━━━━━ ENTRIES PROVIDED

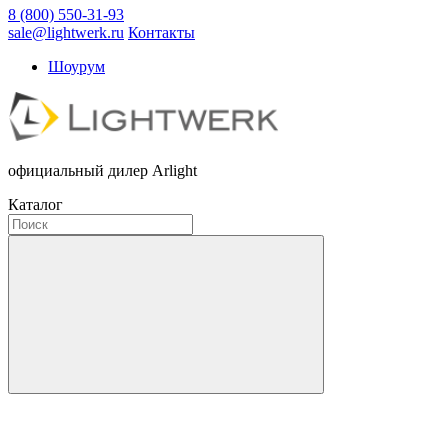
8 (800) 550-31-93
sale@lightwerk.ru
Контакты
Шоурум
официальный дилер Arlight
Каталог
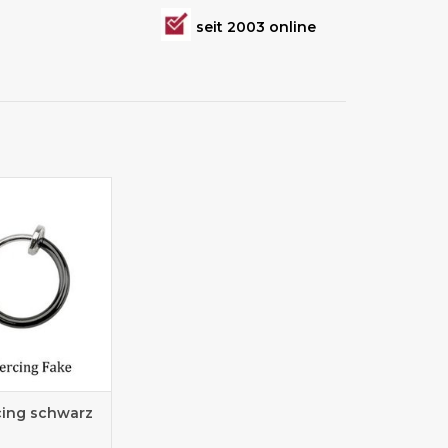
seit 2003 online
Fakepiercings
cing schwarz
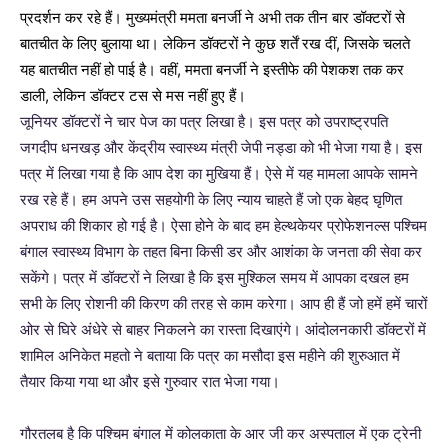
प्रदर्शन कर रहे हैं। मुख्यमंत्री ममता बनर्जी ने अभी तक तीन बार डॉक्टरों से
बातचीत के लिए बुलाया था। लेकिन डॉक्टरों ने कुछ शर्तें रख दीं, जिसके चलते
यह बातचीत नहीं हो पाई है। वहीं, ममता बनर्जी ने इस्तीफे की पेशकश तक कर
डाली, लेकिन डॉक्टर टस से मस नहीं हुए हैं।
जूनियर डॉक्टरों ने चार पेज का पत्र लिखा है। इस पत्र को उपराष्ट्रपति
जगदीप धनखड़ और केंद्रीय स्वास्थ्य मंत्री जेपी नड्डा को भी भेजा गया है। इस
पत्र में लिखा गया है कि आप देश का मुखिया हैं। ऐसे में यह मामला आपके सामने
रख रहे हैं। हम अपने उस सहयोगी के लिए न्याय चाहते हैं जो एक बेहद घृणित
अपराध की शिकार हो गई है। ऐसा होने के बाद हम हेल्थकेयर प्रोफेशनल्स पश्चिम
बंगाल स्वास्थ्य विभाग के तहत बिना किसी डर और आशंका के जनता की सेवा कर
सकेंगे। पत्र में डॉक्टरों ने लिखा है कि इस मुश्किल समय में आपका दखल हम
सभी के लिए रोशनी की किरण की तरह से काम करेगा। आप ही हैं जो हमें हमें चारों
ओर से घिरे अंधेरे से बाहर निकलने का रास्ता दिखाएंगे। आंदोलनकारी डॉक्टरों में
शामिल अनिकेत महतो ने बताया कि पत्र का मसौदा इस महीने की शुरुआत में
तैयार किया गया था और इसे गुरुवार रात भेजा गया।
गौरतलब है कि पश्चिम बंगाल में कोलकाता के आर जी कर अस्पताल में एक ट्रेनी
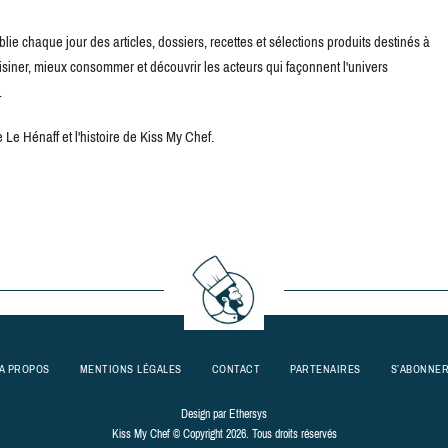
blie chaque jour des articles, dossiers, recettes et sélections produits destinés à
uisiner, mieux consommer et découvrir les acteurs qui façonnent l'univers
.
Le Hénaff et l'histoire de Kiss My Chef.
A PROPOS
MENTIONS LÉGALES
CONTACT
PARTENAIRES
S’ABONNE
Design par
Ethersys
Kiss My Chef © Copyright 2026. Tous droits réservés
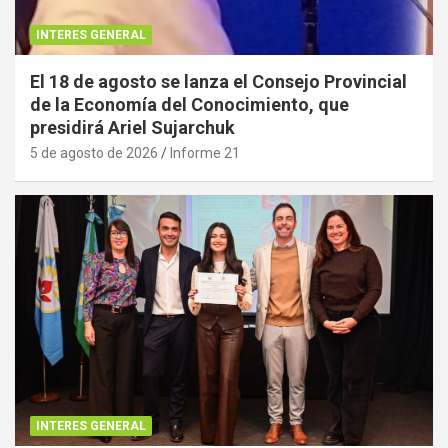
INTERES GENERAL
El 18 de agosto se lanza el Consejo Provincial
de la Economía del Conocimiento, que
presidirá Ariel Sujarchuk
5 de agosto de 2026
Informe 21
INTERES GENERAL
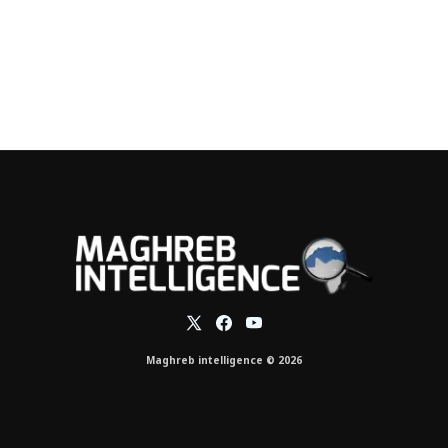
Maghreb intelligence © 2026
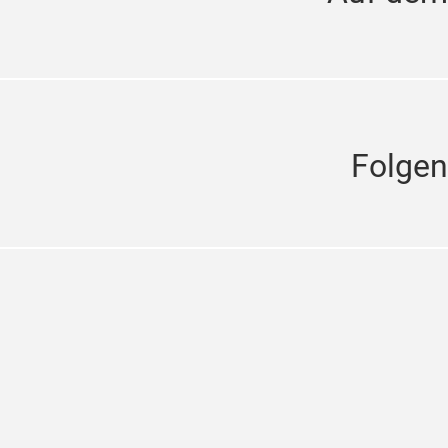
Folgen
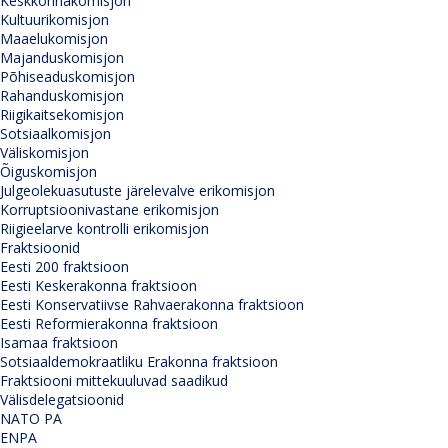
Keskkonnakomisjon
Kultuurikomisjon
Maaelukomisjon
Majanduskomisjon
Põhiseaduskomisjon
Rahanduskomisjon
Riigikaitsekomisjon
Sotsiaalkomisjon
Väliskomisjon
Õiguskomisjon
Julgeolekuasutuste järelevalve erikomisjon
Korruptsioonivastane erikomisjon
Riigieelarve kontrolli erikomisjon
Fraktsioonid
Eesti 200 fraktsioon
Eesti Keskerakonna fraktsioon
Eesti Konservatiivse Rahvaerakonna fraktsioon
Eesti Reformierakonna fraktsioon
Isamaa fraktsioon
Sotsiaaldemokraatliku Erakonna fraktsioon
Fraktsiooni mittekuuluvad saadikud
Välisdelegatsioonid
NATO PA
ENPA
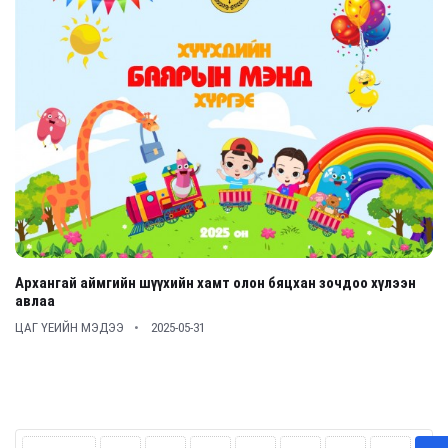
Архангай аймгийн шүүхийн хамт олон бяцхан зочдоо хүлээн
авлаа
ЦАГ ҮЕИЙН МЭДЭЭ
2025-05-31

━━━━━━━━━━

▸ ACTION ITEM: Look through the entries and find each line that has the string "Chef". Copy those lines.

▸ SOLVED EXERCISE:
Le Hénaff et l'histoire de Kiss My Chef.
Kiss My Chef © Copyright 2026. Tous droits réservés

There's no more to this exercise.